Designing a touchscreen interface can take a lot of time and hard work. Then you put it on the touchscreen and the colors shift and band. Yuck. Shifting is where the color on the touchscreen is different from the intended color. Banding is where you see abrupt changes between shades of the same color instead of a nice smooth transition. Fortunately, with a little knowhow these problems can be overcome. But first, let’s get to know what’s causing them.
A 16-bit touchscreen is capable of displaying 65,536 colors. That’s a lot of colors. The trouble is that you don’t get to choose them. They’re chosen for you by combining 32 shades of red, 64 shades of green, and 32 shades of blue (32 x 64 x 32 = 65,536). It’s the combination of red, green, and blue values that determines each color. Your design may have up to 256 shades of red, 256 shades of green, and 256 shades of blue. That adds up to more than 16.7 million colors, most of which simply can’t be reproduced on a 16-bit touchscreen. The display is forced to round every color to the nearest supported color, leaving large gaps, or bands, between them.
What can we do about it? Well, a few things.

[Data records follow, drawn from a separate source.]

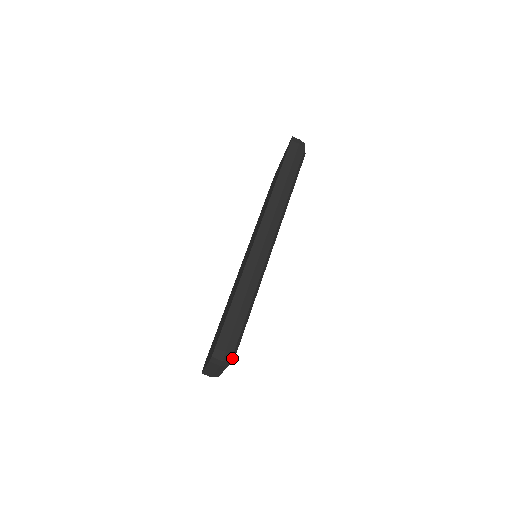
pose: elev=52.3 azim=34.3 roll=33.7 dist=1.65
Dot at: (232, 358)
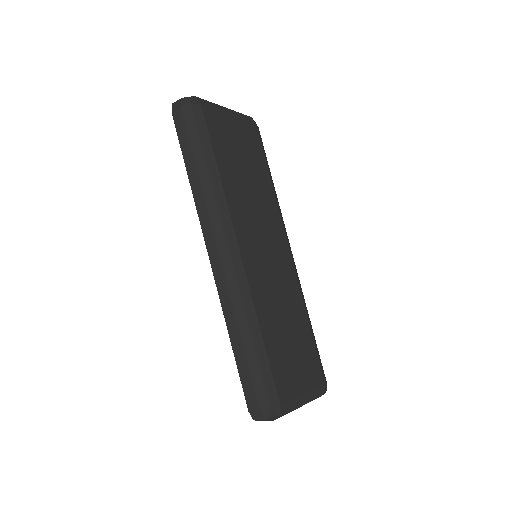
Dot at: (275, 409)
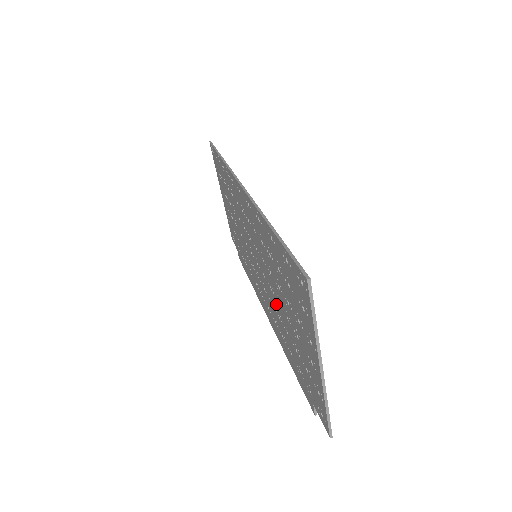
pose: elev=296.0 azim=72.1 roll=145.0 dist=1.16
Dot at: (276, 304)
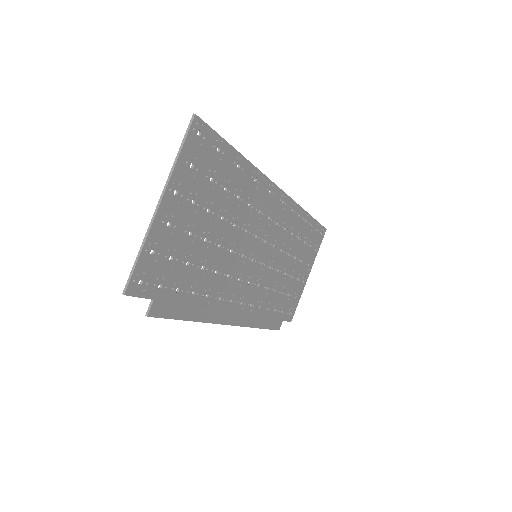
Dot at: (220, 258)
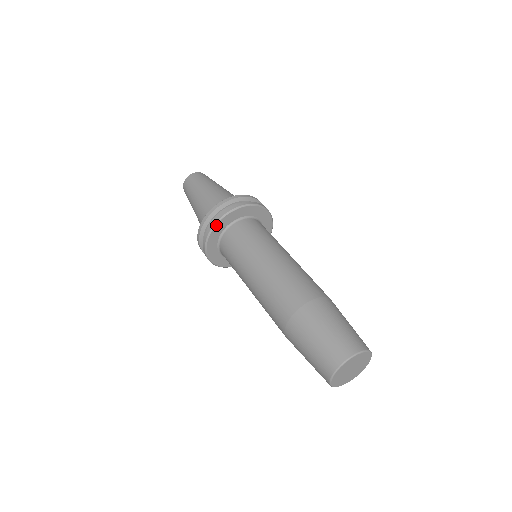
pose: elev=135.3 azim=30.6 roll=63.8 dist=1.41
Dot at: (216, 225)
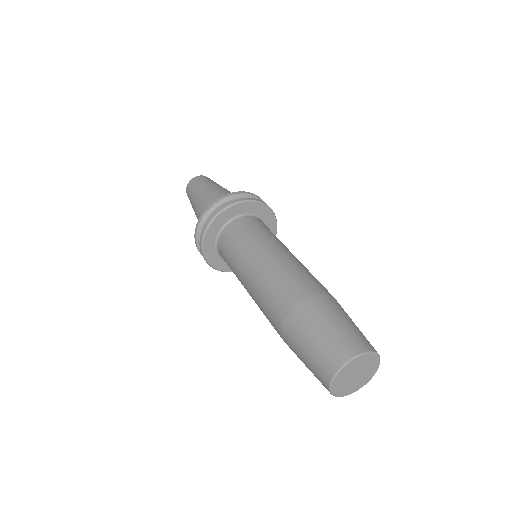
Dot at: (204, 239)
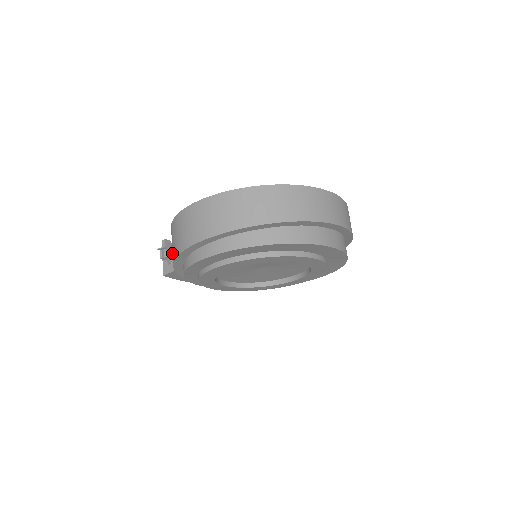
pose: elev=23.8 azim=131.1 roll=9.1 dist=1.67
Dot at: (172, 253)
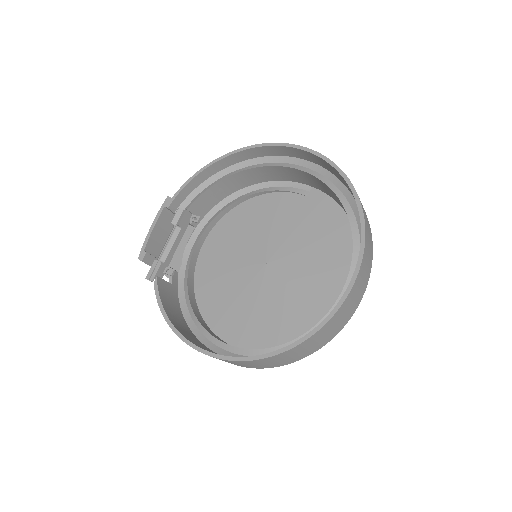
Dot at: occluded
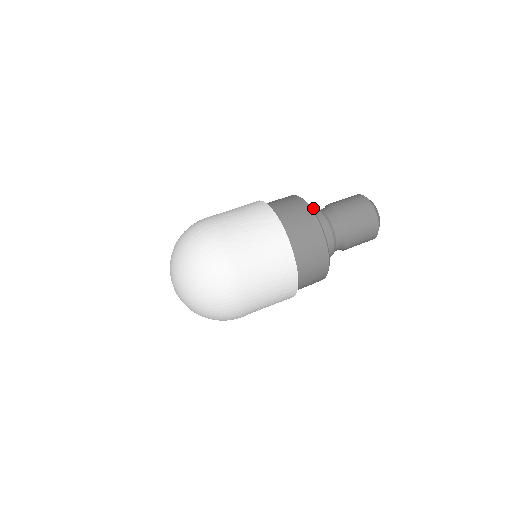
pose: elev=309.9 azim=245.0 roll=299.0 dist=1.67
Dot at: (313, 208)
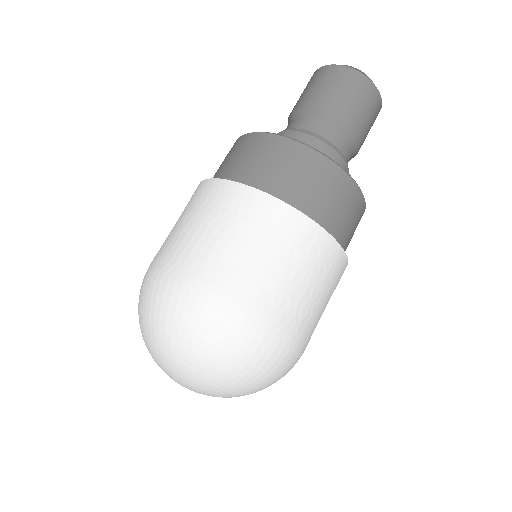
Dot at: (304, 135)
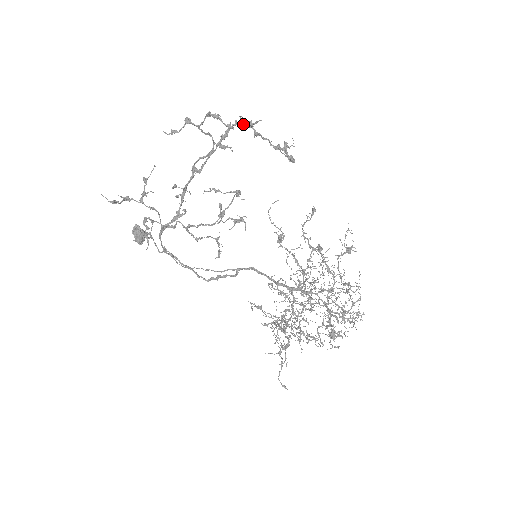
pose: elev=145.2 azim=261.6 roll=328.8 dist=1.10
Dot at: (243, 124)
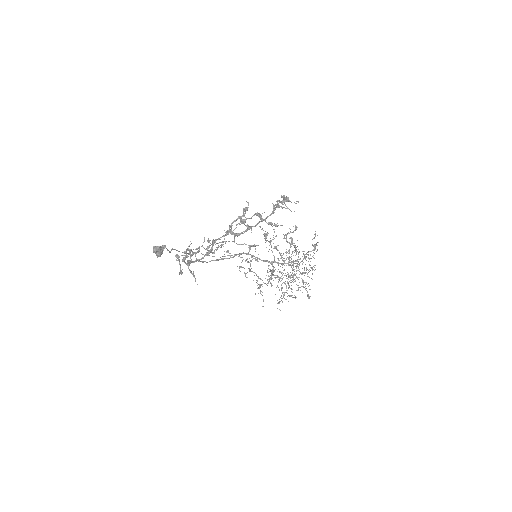
Dot at: (275, 209)
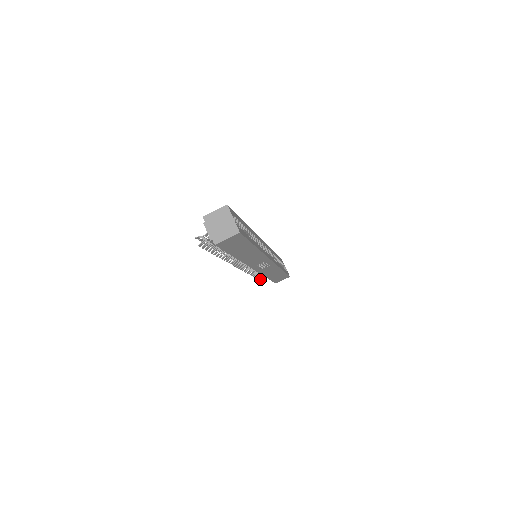
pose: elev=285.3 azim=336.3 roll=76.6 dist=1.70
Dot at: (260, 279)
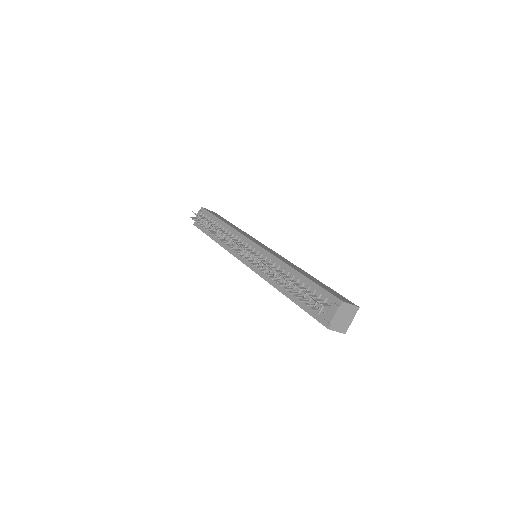
Dot at: (197, 221)
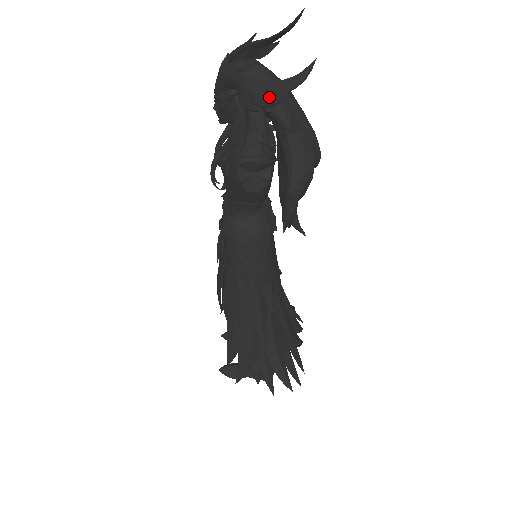
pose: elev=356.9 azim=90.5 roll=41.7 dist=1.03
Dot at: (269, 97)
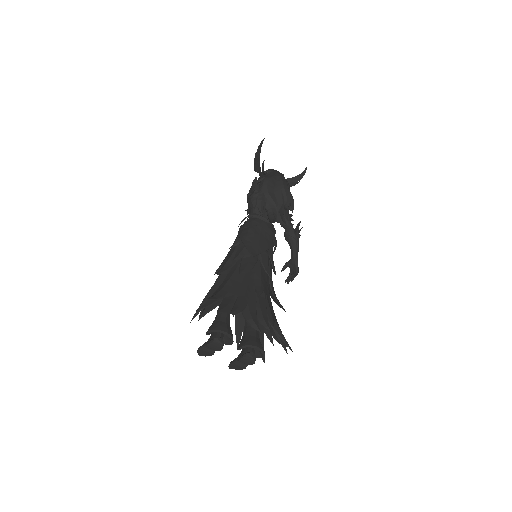
Dot at: (256, 157)
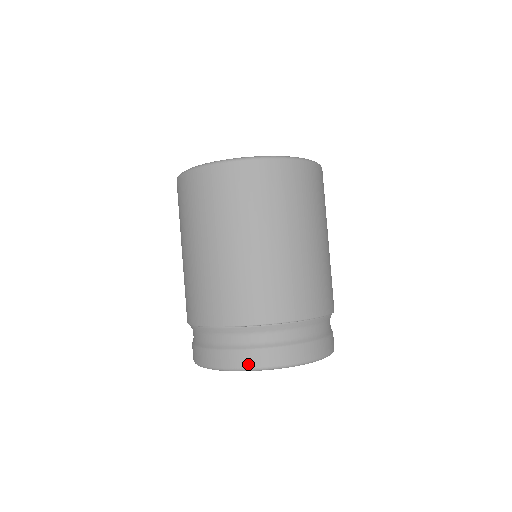
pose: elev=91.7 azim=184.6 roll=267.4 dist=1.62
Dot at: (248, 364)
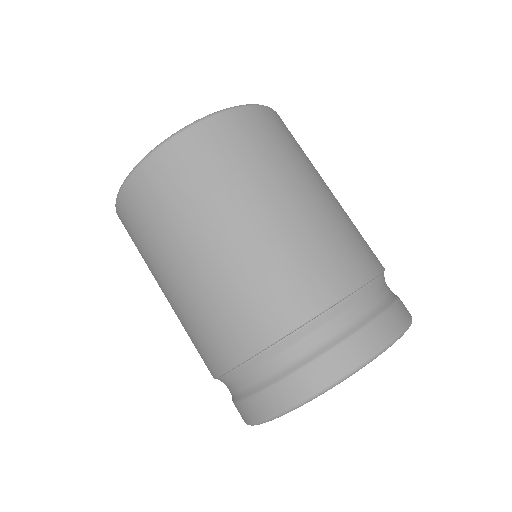
Dot at: (348, 364)
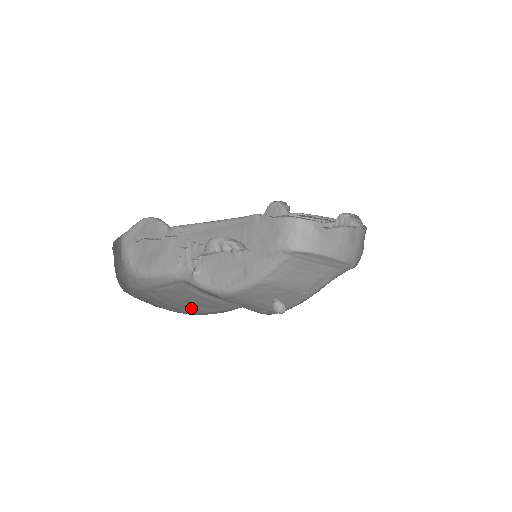
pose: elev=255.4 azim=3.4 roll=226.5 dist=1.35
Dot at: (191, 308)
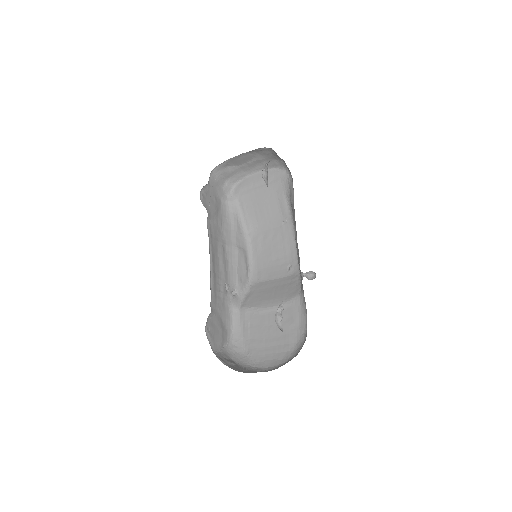
Dot at: (288, 334)
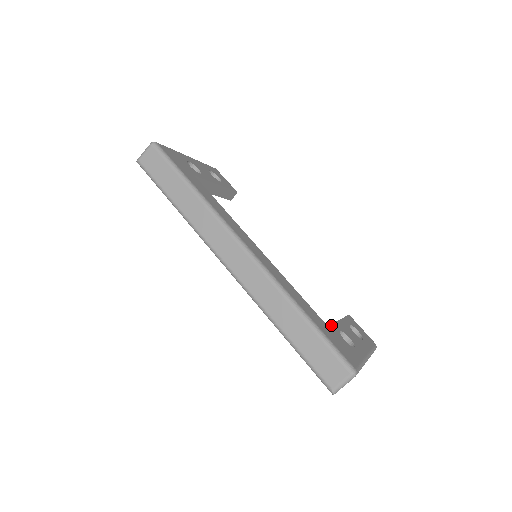
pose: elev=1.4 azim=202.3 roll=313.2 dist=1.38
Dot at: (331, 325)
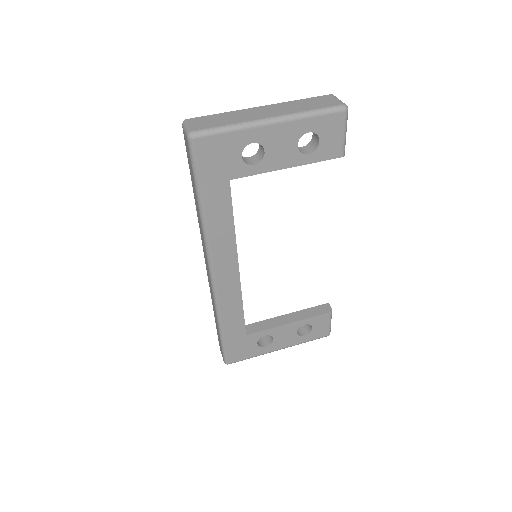
Dot at: (256, 333)
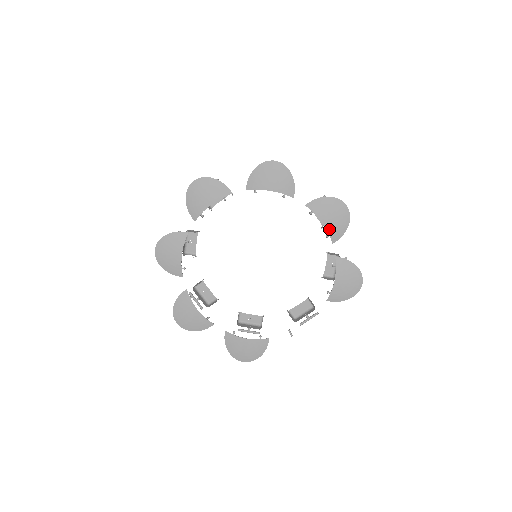
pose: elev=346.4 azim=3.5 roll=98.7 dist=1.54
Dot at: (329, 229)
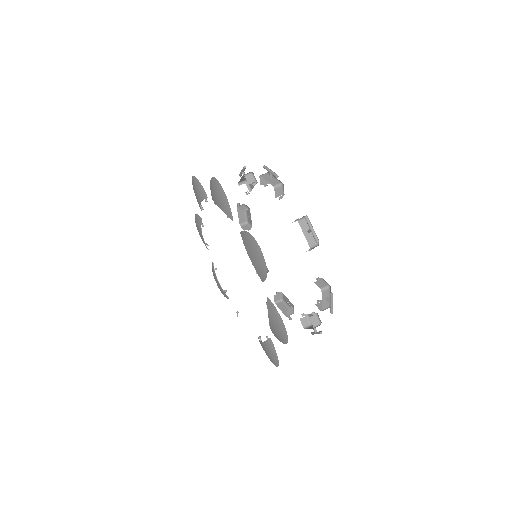
Dot at: (271, 326)
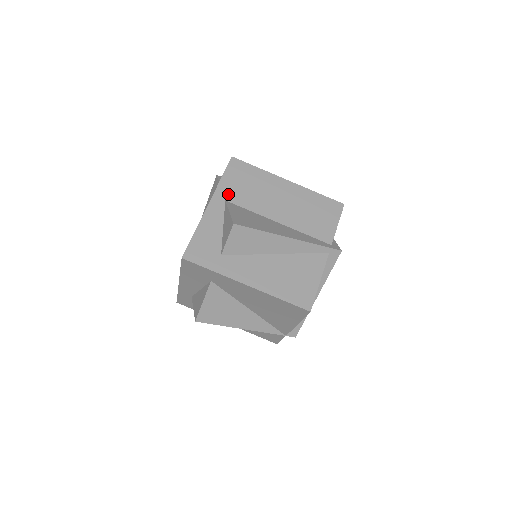
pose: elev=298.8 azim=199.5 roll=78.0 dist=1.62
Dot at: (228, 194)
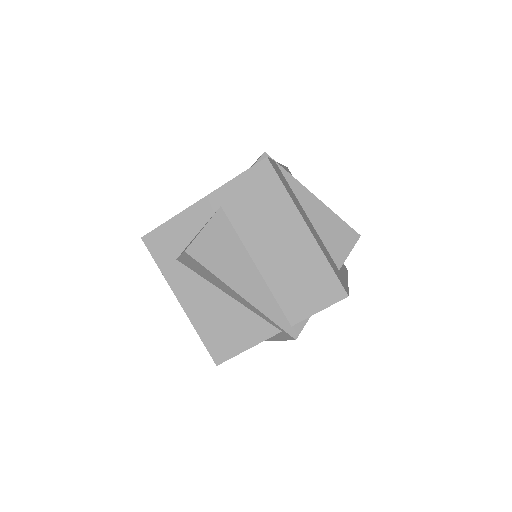
Dot at: (229, 201)
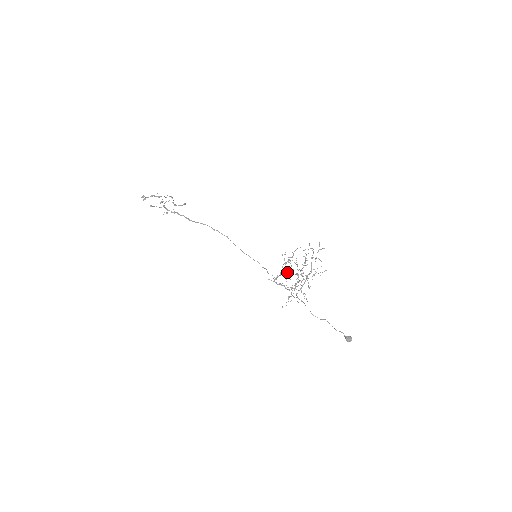
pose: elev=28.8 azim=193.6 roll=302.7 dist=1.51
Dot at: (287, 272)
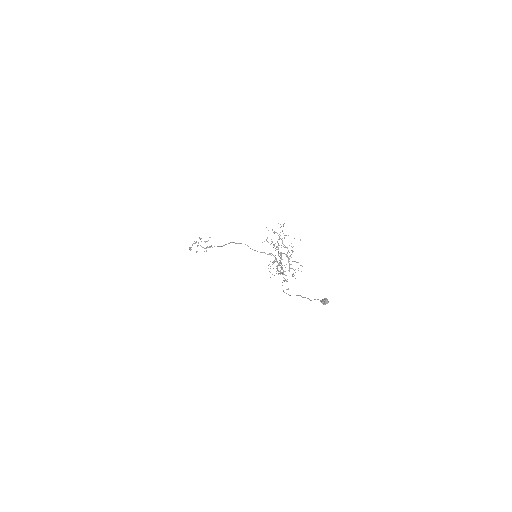
Dot at: occluded
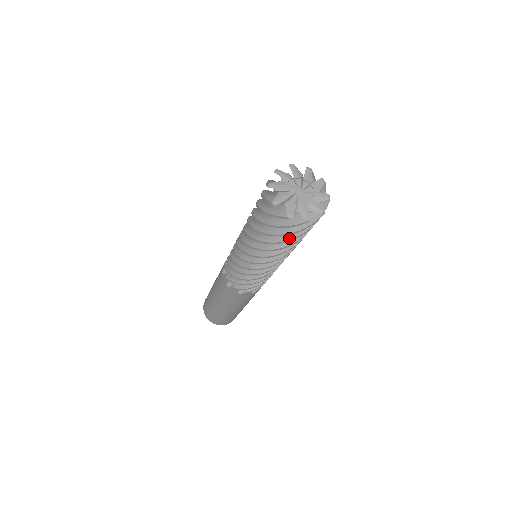
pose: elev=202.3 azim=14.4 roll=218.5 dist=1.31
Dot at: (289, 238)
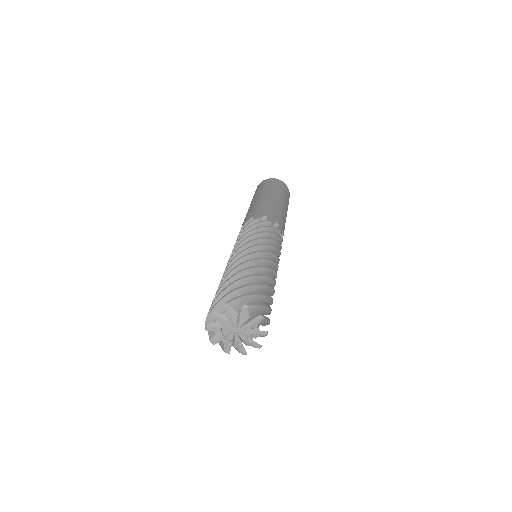
Dot at: occluded
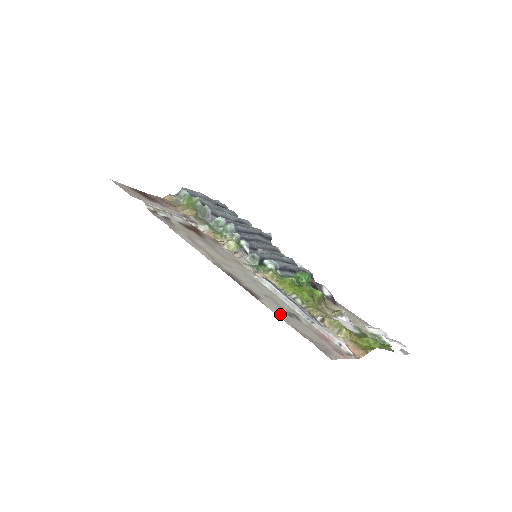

Did you notice that our 16-bit touchscreen supports twice as many shades of green than it does red or blue? That’s done on purpose to compensate for the human eye being more sensitive to the color green. You can use these extra shades to your advantage by incorporating more green in your design. Throw a hint of green in your drop shadows, background image, or other large areas of gradient color. It won’t get rid of the banding, but it will improve it.
To completely eliminate banding, avoid smooth transitions between shades of the same color, especially in larger areas. Banding culprits include gradients, shadows, and images with a lot of flowing colors (like a sky or sunset). While some color shifting will still occur, color banding is much more of a nuisance. By excluding smooth transitions, your design will be represented more accurately by the touchscreen.

You can preview color shift and banding in Photoshop in just a few steps. You can’t undo this, so make sure you save your original design before continuing. Flatten your image (Layer > Flatten Image) and choose Split Channels (from the Channels palette menu). This creates 3 grayscale images representing the red, green, and blue values independently. For each one, convert the mode to RGB (Image > Mode > RGB Color), then to indexed (Image > Mode > Indexed Color). In the Indexed Color dialog box, load the appropriate custom palette (use 5-bit grayscale for red and blue; use 6-bit grayscale for green) and select OK to complete. Now convert the image back to grayscale (Image > Mode > Grayscale). Once you’ve done this with all three grayscale images, choose Merge Channels (from the Channels palette menu). The resulting image will be an accurate representation of how your design will be rendered on the touchscreen.

Your background image is probably suffering from the most banding. We can dither the worst offenders for optimal results. Simply isolate the background image and repeat the previewing process as described above. This time however, also select 100% diffusion dithering from the Indexed Color dialog box in each grayscale image. The merged result is free of banding and comprised only of supported colors.

As long as you understand how color works on a particular display, you can adjust the channel splitting technique to work on touchscreens of any color depth. Just use the appropriate palette when indexing each color.